A taxpayer aggrieved by their tax assessment issued by SARS has the right to dispute the assessment and these are the steps to follow:
- Request reasons: A taxpayer has 30 business days from the date of the assessment to request SARS to provide detailed reasons for the assessment raised. SARS will have up to 45 business days to provide detailed reasons for the assessment from the date of delivery of the taxpayer’s request.
- Request for suspension: “Pay now, argue later”, the saying stands true. Once SARS has raised an assessment, the tax is due and payable on assessment even if the taxpayer is aggrieved by the assessment. The dispute process does not delay or suspend the obligation to pay the tax due by a taxpayer. A taxpayer must make a formal application to SARS to suspend the payment of tax pending the outcome of the objection or appeal.
- Lodge objection: A taxpayer has 30 business days from the date of delivery of SARS’ detailed reasons to lodge an objection against the assessment raised. Within 30 business days after the delivery of the objection, SARS may request the taxpayer to produce additional substantiating documents pertaining to the objection. A taxpayer will have 30 business days from the date of SARS’ request to deliver the substantiating documents.

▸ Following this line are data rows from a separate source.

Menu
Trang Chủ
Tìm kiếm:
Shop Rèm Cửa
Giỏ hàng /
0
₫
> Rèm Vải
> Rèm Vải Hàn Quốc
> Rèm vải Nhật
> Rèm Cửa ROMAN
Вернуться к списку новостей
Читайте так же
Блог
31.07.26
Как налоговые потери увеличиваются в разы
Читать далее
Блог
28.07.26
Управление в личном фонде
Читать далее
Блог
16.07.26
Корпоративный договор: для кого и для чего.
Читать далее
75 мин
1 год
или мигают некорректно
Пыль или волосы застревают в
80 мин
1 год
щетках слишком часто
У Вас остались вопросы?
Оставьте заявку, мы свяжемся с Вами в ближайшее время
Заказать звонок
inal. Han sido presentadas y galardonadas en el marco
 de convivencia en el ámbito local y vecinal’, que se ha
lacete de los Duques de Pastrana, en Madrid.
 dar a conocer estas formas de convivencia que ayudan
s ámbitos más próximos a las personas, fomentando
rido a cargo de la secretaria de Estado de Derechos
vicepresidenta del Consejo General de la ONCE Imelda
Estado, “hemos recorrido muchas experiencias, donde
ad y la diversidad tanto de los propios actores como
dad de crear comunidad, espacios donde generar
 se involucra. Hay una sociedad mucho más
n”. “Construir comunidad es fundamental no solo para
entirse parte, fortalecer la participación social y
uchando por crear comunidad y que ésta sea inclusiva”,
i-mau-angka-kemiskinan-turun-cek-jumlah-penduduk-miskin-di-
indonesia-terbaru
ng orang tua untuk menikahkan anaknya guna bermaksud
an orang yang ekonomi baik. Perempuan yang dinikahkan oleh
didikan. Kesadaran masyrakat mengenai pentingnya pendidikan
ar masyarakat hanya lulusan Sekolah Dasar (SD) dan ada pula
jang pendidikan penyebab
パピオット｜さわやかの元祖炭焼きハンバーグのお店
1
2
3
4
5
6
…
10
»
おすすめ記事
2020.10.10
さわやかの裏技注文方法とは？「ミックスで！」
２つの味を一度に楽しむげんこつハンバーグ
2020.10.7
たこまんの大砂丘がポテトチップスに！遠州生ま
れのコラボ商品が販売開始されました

- SARS decision: If SARS does not request substantiating documents, SARS has 60 business days from the date of delivery of the objection to provide its decision on whether to allow or disallow the objection. If SARS has requested substantiating documents, SARS has 45 business days from the date of delivery of the substantiating documents to provide its decision on whether to allow or disallow the objection.
- Revised Assessment or Appeal: If the objection is allowed, SARS will issue a revised assessment in accordance with the objection. If the objection is disallowed, the taxpayer may appeal within 30 business days from the date of delivery of SARS’ decision.
- Alternative dispute resolution: The dispute process makes provision for a taxpayer to elect that the dispute is resolved through the Alternative Dispute Resolution (ADR) process thereby avoiding having the dispute escalate to the Tax Board or Tax Court (litigation).
- Tax Board or Tax Court: If the dispute is not resolved by ADR the matter will be heard by the Tax Board or Tax Court (depending on the quantum of the dispute).